# Bloodworms are the best!



## L.c. (Jan 20, 2006)

Ever since i started giving my betta blood worms he is a totally different fish
He looks great!
His reds are a super dark red now,hes acting like a wild thang..and he started building his bubble nests again.
So now that hes feeling better Ive moved him to a bigger tank...I think he doesnt know what to think yet.
Wooo Im Just excited to see him lookin and feelin good


----------



## manda (Feb 9, 2006)

great for ou and fishey!!!


----------



## manda (Feb 9, 2006)

i got some for my betta.
when i get him that is....


----------



## Torpedo (Jan 23, 2006)

Glad your fish is doing better!

Is there anything at all you can put with a betta?


----------



## BlueMaxx (Jan 10, 2006)

I thought that Blood worms were a "treat" and should not be used as a daily food source. I hear that Hikari betta food (pellet) is just as good for the betta and come highly recomended.


----------



## Damon (Jan 18, 2005)

Bloodworms should never be used as a primary diet. It will lead to problems. You don't have to use Hikari pellets for your betta. Some swear by them, others dont (I'm in the middle).


----------



## BlueMaxx (Jan 10, 2006)

mine loves them(pellets) also Flake food I heard is not a good for bettas either.


----------



## [*][ShelBy][*] (Feb 11, 2006)

Oh...Torpedo, You can keep 3+ amount of Corydoras Catfish or "Cory Cats" depending of tank size. It is best if they are albino, Bettas tend not to bully the albino's as much because they dislike some other fish with bright colours. they are also a schooling fish, thats why I say 3+ the corys that is! I know there are other fidh, but I like corys because they are bottom feeders, and make cleaning alot easyier, and They are kinda cute! lol and only get about 
3'' long, I'll stop babling now, do research though...It will help in your decision!

Good Luck!


----------



## BlueMaxx (Jan 10, 2006)

stillpondering if I want to put cory's in with flipper


----------



## Imbrium (Feb 7, 2005)

Flake food is ok for bettas, it's not bad for them at all. Most bettas won't eat flakes though. That's why they aren't recommended.


----------



## [*][ShelBy][*] (Feb 11, 2006)

Yeah Jorge can't ever figure out how to get his mouth amound the flakes, and it I break them up smaller, they sink before he can get them, I stick with pellets.


----------



## BlueMaxx (Jan 10, 2006)

pellets rock they float too and that helps


----------



## Kyle (Mar 18, 2006)

i feed my betta hikari betta pellets and he loves them most of my bettas i got didnt eat for couple days when i got him this one i dropped 2 in prob gone in 1 min!


----------



## SueM (Jan 23, 2004)

Torpedo said:


> Glad your fish is doing better!
> 
> Is there anything at all you can put with a betta?

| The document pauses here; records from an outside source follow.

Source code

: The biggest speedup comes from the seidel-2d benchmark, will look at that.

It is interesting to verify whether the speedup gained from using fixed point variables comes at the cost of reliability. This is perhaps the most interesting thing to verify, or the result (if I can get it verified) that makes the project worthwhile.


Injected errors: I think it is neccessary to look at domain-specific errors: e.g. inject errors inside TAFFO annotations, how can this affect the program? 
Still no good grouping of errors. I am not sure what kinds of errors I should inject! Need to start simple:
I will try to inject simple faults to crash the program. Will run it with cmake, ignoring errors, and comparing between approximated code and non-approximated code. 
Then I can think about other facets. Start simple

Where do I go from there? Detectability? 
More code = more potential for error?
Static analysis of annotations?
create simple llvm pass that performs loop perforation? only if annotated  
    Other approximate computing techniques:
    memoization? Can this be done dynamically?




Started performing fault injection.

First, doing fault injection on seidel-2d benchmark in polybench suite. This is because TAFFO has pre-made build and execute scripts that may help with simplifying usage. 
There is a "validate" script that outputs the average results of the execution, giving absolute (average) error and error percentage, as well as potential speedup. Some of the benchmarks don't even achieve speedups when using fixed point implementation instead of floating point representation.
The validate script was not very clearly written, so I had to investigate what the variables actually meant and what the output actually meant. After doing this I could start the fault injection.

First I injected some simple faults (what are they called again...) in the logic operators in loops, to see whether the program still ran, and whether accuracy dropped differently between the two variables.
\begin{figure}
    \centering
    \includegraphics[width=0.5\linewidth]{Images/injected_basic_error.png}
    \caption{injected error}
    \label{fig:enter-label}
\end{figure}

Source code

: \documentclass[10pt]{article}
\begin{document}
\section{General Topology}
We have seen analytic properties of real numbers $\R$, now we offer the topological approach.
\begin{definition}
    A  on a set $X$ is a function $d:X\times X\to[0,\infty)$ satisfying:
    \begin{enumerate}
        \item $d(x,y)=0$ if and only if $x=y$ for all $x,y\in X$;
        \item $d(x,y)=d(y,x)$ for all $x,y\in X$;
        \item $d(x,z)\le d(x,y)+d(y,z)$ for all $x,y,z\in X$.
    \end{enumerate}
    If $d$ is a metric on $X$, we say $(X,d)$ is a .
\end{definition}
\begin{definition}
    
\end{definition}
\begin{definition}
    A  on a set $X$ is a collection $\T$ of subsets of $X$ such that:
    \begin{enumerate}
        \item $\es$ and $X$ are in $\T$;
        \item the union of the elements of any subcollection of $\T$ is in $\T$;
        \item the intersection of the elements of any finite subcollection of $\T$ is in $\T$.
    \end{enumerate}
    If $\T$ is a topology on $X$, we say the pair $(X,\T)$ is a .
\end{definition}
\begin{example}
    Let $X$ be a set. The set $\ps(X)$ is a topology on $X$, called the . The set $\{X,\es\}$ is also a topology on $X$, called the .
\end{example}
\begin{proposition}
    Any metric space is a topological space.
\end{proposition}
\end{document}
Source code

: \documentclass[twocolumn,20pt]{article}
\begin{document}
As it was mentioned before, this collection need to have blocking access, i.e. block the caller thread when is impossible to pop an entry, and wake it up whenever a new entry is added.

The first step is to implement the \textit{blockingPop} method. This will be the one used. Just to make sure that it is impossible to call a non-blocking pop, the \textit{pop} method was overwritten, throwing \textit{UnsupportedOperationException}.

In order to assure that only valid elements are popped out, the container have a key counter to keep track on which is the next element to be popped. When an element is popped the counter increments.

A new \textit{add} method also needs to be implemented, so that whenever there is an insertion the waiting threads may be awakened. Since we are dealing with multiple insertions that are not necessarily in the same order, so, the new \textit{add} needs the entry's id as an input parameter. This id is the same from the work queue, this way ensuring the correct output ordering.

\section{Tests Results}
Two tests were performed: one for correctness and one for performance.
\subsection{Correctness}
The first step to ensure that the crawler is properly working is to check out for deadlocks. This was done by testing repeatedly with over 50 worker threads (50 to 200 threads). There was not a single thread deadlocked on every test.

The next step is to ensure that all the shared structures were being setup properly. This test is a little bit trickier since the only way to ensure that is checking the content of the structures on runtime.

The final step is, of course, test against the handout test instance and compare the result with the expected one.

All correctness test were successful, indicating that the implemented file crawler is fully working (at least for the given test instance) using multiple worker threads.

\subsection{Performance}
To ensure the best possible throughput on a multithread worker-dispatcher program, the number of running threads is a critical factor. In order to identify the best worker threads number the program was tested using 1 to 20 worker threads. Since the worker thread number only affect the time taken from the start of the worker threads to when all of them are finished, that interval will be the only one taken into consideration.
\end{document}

I have had mine with Tetras, angels, mollies, cories you name it. But stay away from the Danios, they will pick on the betta. Also if they are in a larger tank (say 5 gal+) they are much less likely to pick on the other fish.


----------



## BlueMaxx (Jan 10, 2006)

I feed mine the same hikari betta pellets! His color is awsome here is flipper...


----------



## Ben Mazur (Mar 21, 2006)

The hikari food is great. Hey Kyle, wanna split the fee on a few bloodworms from pp? When I get my bubble gum betta atleast.


----------



## Alisha (Aug 5, 2005)

[*][ShelBy][*] said:


> Oh...Torpedo, You can keep 3+ amount of Corydoras Catfish or "Cory Cats" depending of tank size. It is best if they are albino, Bettas tend not to bully the albino's as much because they dislike some other fish with bright colours. they are also a schooling fish, thats why I say 3+ the corys that is! I know there are other fidh, but I like corys because they are bottom feeders, and make cleaning alot easyier, and They are kinda cute! lol and only get about
> 3'' long, I'll stop babling now, do research though...It will help in your decision!
> 
> Good Luck!



I agree Shelby, I just rececently got a few corydoras, albino ones. It took my betta about 2 days to get used to them, and now he really actually likes them I think, if not, he at least tollerates them. And I agree I think they are great little fish to go with a betta...anyhow I was just agreeing.


----------



## BlueMaxx (Jan 10, 2006)

Bubblegum betta?


----------